LIFE IS BEAUTIFUL Starring Roberto Benigni, Nicoletta Braschi, Giorgio Cantarini
Directed by Roberto Benigni
Rated PG-13
In many ways Roberto Benigni's "Life is Beautiful" is a courageous motion picture. After all, I don't believe anyone in the past has had the audacity to set a comedy against the backdrop of the very serious Holocaust, nor would anyone want to. By creating such a light-hearted tone for a film about one of the most cruel and heartbreaking periods in recent history, it would be easy to offend viewers, especially those whom have a personal connection with the Holocaust. Benigni, however, who directed the film and stars in the lead role, somehow succeeds at such a genre-bending convention (or unconvention, if you think about it), finding just the right balance between humor and drama so that the film in no way is condescending to the subject matter.

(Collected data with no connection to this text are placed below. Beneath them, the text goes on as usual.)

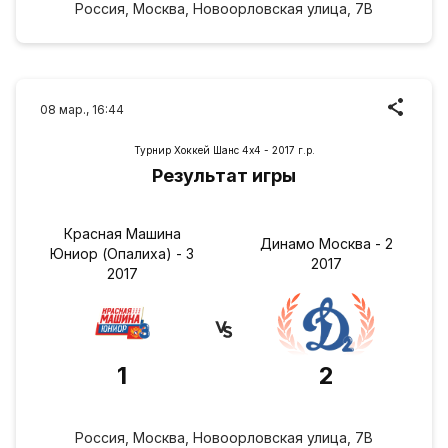
Россия, Москва, Новоорловская улица, 7В
08 мар., 16:44
Турнир Хоккей Шанс 4х4 - 2017 г.р.
Результат игры
Красная Машина
Динамо Москва - 2
Юниор (Опалиха) - 3
2017
2017
1
2
Россия, Москва, Новоорловская улица, 7В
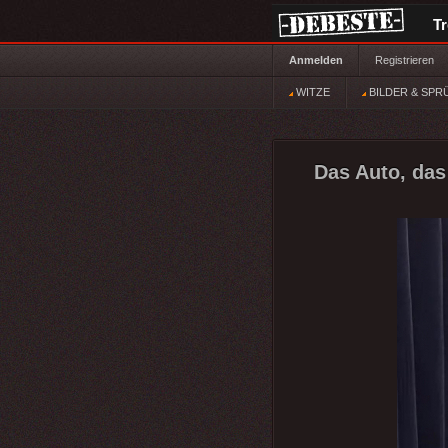
T
Anmelden
Registrieren
WITZE
BILDER & SPR
Das Auto, das 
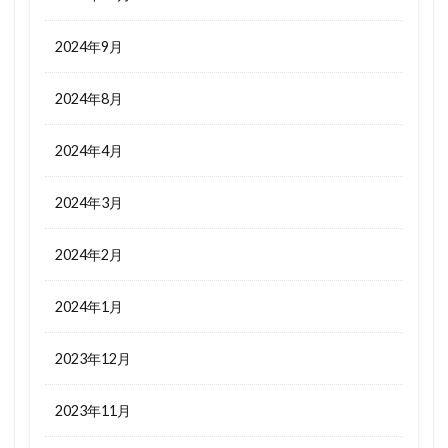
2024年9月
2024年8月
2024年4月
2024年3月
2024年2月
2024年1月
2023年12月
2023年11月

The film begins as the Jewish-Italian Guido, a happy-go-lucky fellow (Benigni), arrives in a postcard-perfect Tuscan village where he stays at his uncle's home and obtains a job as a waiter at a nearby ritzy restaurant. Almost immediately, Guido runs into, or shall we say is hit by, the beautiful, kind schoolteacher Dora (Nicoletta Braschi) when she accidentally falls from a barn. After a pleasant and rather mystifying meeting, fate seems destined to bring the pair together when he runs into her a few more times (literally, when he crashes his bike, and figuratively, at the school where she works). The first hour of "Life is Beautiful" is a winning, sweet, and often funny romantic comedy, and Benigni constantly reminded me of the old comic greats Buster Keaton and Charlie Chaplin.
Seven years pass and we discover that Guido and Dora are now married and have a young son (Giorgio Cantarini). All is well in their lives, and at the bookstore Guido owns, until anti-semitism slowly begins to make appearances in the village, first by having store signs put up saying, "No Jews or Dogs," and then by having their own home torn apart. Ultimately, Guido and his son are taken away to a concentration camp and are split apart from Dora, who is forced to go with the female prisoners. Through the horrors of the Holocaust which are only briefly shown in a shocking and haunting image of a mountain of dead bodies, Guido keeps his spirits up and tells his son that everything is only a game, and if they are the first people to reach one one-hundred points, they will win the grand prize: a real, life-size tank to ride home on.